The law of conservation of energy states that the total mechanical energy of a system, which is the sum of kinetic energy (KE) and potential energy (PE), remains constant if no external forces are acting on the system.
At the maximum height, the projectile's velocity is zero, so its kinetic energy is zero. Therefore, all of the initial kinetic energy is transformed into potential energy.
The initial kinetic energy of the projectile can be expressed as:
KE = (1/2) * m * v^2
where m is the mass of the projectile and v is its initial velocity. In this case, the mass (m) is not given, but it cancels out when comparing kinetic and potential energy.
The potential energy at the maximum height can be expressed as:
PE = m * g * h
where g is the acceleration due to gravity and h is the maximum height reached by the projectile.

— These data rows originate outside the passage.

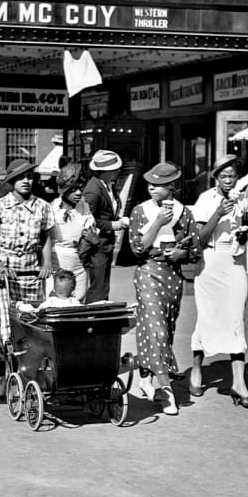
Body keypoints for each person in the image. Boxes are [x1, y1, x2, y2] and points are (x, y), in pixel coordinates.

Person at [127, 162, 202, 416]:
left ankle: (146, 376)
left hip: (173, 276)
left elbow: (195, 250)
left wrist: (181, 253)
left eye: (158, 185)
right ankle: (166, 388)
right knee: (156, 328)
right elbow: (137, 248)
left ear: (171, 186)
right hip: (148, 271)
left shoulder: (184, 213)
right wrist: (158, 222)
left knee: (164, 330)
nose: (152, 188)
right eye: (150, 184)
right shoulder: (141, 211)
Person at [0, 158, 56, 397]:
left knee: (31, 321)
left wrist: (46, 263)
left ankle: (30, 372)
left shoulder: (42, 207)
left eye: (29, 177)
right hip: (7, 272)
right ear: (11, 182)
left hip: (32, 271)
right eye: (19, 178)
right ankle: (3, 366)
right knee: (7, 322)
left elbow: (47, 237)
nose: (25, 182)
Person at [190, 155, 248, 408]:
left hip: (234, 261)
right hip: (210, 262)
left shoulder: (241, 199)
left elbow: (245, 225)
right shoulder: (206, 200)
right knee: (207, 318)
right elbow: (198, 238)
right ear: (216, 177)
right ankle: (197, 370)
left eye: (233, 176)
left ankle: (239, 383)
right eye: (224, 176)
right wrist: (218, 213)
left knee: (234, 320)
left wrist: (243, 232)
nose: (229, 181)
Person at [83, 149, 130, 304]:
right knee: (98, 286)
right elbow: (88, 219)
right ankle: (93, 319)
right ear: (105, 171)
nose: (119, 171)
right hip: (97, 244)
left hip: (104, 243)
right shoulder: (93, 190)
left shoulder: (107, 185)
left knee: (103, 284)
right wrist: (114, 224)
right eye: (116, 169)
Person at [50, 163, 98, 301]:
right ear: (64, 191)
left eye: (80, 189)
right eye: (73, 189)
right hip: (56, 266)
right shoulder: (52, 209)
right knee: (55, 303)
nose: (78, 193)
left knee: (77, 302)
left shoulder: (84, 208)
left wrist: (91, 239)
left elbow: (91, 237)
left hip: (78, 267)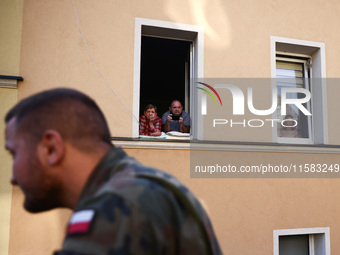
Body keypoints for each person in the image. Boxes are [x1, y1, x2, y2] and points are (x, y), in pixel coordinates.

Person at [4, 88, 222, 255]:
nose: (12, 178)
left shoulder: (114, 206)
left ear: (51, 148)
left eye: (15, 154)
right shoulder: (148, 186)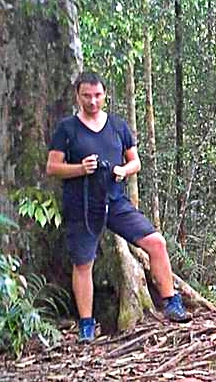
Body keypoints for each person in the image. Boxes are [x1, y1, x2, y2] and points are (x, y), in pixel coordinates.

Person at [46, 71, 191, 342]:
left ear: (105, 95)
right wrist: (80, 168)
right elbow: (52, 167)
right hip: (83, 206)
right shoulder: (67, 129)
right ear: (77, 95)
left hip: (115, 201)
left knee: (156, 242)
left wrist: (124, 170)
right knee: (83, 264)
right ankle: (87, 325)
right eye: (87, 96)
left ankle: (172, 302)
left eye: (97, 95)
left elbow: (135, 161)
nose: (92, 101)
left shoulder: (117, 126)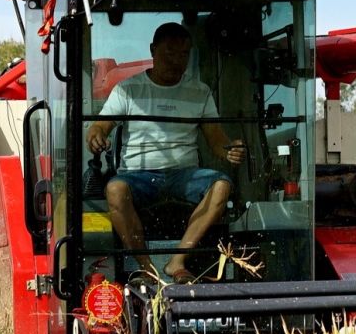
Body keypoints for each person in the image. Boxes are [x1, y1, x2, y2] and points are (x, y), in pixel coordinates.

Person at [87, 22, 245, 281]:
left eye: (184, 54)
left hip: (184, 176)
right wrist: (96, 135)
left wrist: (230, 150)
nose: (177, 61)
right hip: (137, 177)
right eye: (170, 53)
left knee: (221, 186)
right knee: (114, 189)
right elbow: (100, 126)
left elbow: (217, 141)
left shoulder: (200, 92)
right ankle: (146, 267)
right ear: (153, 50)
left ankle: (177, 261)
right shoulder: (128, 90)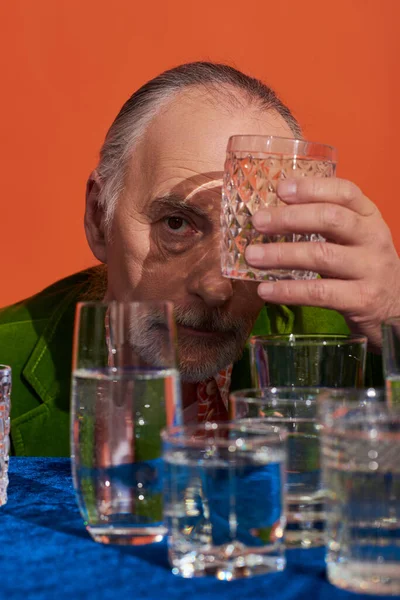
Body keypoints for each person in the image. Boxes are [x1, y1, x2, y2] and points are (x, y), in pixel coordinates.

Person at [1, 62, 397, 456]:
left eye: (250, 237)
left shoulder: (351, 348)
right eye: (176, 223)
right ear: (98, 217)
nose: (216, 287)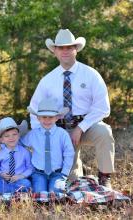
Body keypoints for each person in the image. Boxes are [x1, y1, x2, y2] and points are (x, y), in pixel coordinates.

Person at [29, 29, 115, 188]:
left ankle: (104, 177)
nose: (65, 51)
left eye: (69, 47)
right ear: (54, 51)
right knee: (70, 182)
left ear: (76, 49)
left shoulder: (91, 74)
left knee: (105, 132)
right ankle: (78, 170)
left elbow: (103, 107)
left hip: (87, 125)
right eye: (61, 48)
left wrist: (80, 127)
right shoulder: (47, 80)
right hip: (60, 130)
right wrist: (41, 134)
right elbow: (34, 110)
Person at [21, 98, 75, 192]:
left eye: (51, 117)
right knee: (39, 193)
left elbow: (69, 153)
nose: (47, 120)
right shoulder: (33, 134)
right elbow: (20, 143)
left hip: (58, 173)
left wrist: (65, 173)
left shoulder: (62, 134)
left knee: (55, 192)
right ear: (38, 118)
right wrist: (1, 147)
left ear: (57, 117)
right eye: (44, 117)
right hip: (38, 173)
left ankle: (62, 185)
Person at [0, 117, 33, 193]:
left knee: (26, 183)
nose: (11, 138)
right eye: (7, 136)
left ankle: (4, 192)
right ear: (1, 140)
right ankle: (13, 192)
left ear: (19, 135)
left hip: (18, 179)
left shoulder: (25, 152)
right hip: (3, 179)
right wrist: (1, 174)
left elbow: (30, 168)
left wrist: (20, 176)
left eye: (14, 134)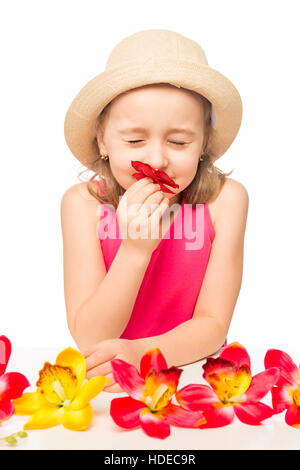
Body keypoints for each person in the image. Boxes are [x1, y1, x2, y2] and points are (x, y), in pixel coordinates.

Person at [61, 29, 249, 393]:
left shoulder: (225, 202)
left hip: (193, 378)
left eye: (179, 142)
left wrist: (139, 353)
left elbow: (213, 325)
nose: (157, 159)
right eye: (134, 140)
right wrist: (134, 250)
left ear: (204, 143)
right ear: (103, 139)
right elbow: (91, 336)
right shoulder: (83, 204)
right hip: (108, 386)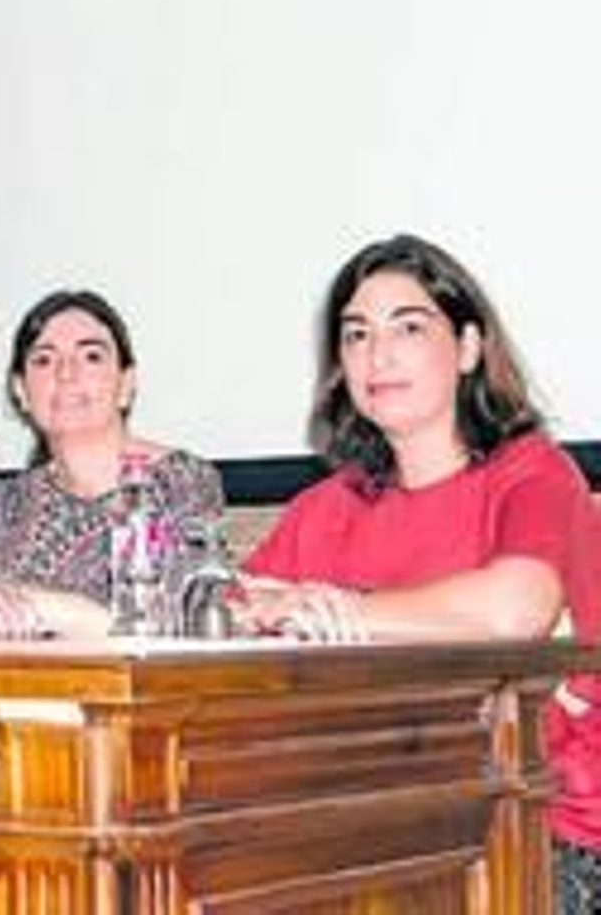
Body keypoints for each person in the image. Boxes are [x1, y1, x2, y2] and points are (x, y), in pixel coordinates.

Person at [230, 234, 601, 911]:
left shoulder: (533, 473)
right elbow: (227, 613)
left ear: (468, 347)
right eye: (356, 335)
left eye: (408, 327)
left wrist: (342, 608)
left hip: (543, 831)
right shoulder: (327, 507)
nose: (379, 354)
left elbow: (516, 609)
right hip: (378, 822)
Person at [0, 289, 224, 639]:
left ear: (126, 384)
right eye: (44, 360)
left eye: (91, 356)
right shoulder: (8, 505)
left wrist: (6, 600)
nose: (66, 372)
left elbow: (166, 623)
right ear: (21, 391)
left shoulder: (181, 480)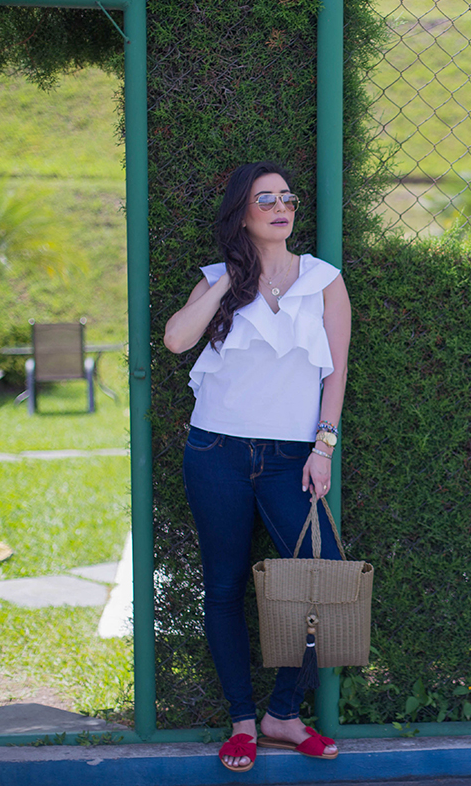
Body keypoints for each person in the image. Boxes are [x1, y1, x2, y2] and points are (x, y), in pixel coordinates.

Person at [164, 161, 351, 772]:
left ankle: (285, 714)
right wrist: (231, 279)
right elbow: (175, 340)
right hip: (215, 451)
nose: (281, 207)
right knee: (222, 586)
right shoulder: (217, 280)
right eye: (264, 199)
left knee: (323, 580)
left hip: (291, 458)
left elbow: (336, 372)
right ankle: (243, 722)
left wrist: (323, 447)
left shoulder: (324, 280)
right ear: (242, 212)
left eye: (287, 198)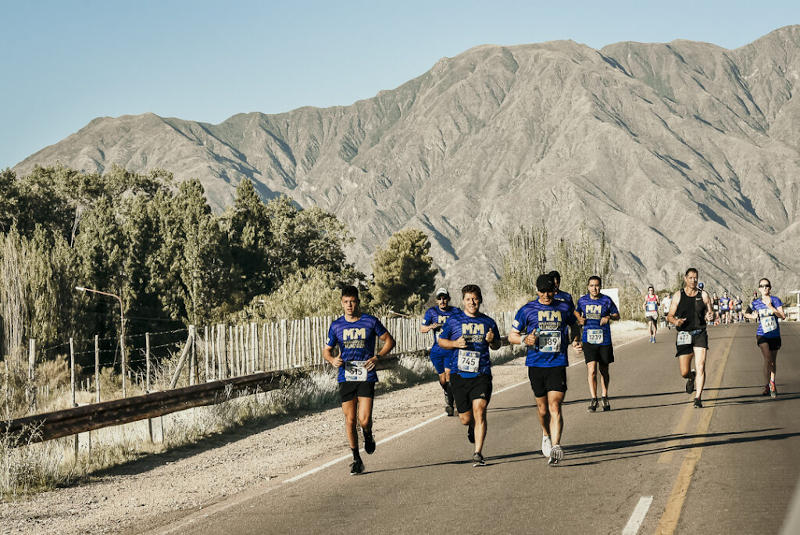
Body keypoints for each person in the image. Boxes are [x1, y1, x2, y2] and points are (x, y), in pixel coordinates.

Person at [508, 274, 581, 466]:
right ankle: (546, 434)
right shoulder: (527, 310)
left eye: (549, 291)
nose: (546, 295)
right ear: (537, 290)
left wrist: (575, 340)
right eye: (542, 291)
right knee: (542, 410)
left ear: (554, 290)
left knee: (555, 405)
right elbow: (512, 336)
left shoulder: (564, 307)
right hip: (536, 364)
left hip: (557, 364)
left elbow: (575, 325)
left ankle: (556, 446)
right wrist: (525, 339)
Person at [323, 286, 395, 475]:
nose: (349, 305)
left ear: (358, 302)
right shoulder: (336, 325)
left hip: (366, 374)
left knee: (363, 420)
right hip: (345, 376)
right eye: (346, 302)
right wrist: (333, 360)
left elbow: (389, 341)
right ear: (341, 303)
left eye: (352, 301)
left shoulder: (370, 321)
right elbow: (326, 350)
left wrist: (377, 357)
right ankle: (356, 458)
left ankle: (368, 435)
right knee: (350, 420)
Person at [437, 284, 501, 467]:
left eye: (475, 299)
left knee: (480, 410)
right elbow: (441, 341)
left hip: (482, 374)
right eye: (468, 299)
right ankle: (472, 426)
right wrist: (454, 344)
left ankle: (478, 453)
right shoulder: (454, 321)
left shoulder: (488, 322)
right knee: (465, 418)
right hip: (459, 374)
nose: (472, 302)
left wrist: (492, 341)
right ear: (463, 301)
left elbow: (497, 344)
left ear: (480, 299)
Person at [667, 268, 715, 408]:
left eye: (696, 278)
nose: (693, 280)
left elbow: (711, 312)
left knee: (700, 366)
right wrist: (676, 321)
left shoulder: (704, 295)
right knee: (684, 372)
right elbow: (669, 316)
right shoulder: (678, 295)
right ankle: (690, 377)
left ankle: (698, 398)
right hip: (684, 335)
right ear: (685, 278)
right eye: (691, 278)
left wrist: (710, 315)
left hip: (700, 333)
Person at [576, 276, 620, 411]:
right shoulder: (582, 300)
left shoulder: (606, 300)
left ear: (600, 286)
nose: (594, 288)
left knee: (604, 370)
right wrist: (579, 319)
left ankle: (605, 396)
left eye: (597, 285)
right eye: (591, 285)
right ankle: (594, 398)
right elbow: (576, 312)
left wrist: (608, 317)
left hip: (604, 339)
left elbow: (617, 315)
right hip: (588, 340)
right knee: (592, 370)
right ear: (588, 287)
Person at [420, 287, 461, 416]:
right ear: (436, 300)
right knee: (443, 380)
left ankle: (450, 403)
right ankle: (448, 393)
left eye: (444, 298)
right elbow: (422, 329)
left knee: (449, 376)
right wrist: (431, 326)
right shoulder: (431, 312)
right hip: (437, 350)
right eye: (440, 298)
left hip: (451, 349)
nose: (442, 301)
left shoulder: (455, 312)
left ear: (448, 298)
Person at [744, 278, 786, 398]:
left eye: (766, 286)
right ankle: (771, 384)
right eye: (762, 286)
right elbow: (746, 313)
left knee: (772, 361)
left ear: (770, 287)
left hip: (774, 335)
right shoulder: (756, 302)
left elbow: (782, 316)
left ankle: (769, 384)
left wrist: (772, 308)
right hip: (762, 334)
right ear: (759, 288)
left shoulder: (775, 300)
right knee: (768, 358)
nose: (764, 288)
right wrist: (752, 316)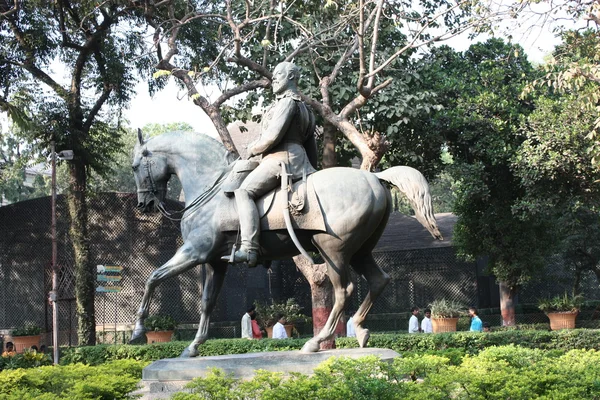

By equating the initial kinetic energy to the potential energy at the maximum height, we can solve for h.
(1/2) * m * v^2 = m * g * h
Canceling out the mass:
(1/2) * v^2 = g * h
Rearranging the equation:
h = (1/2) * (v^2 / g)
Now, substitute the given values into the equation:
v = 41 m/s
g = 9.8 m/s^2 (approximate acceleration due to gravity on Earth)
h = (1/2) * (41^2 / 9.8)
h ≈ 87.3 meters
Therefore, the maximum height reached by the projectile is approximately 87.3 meters.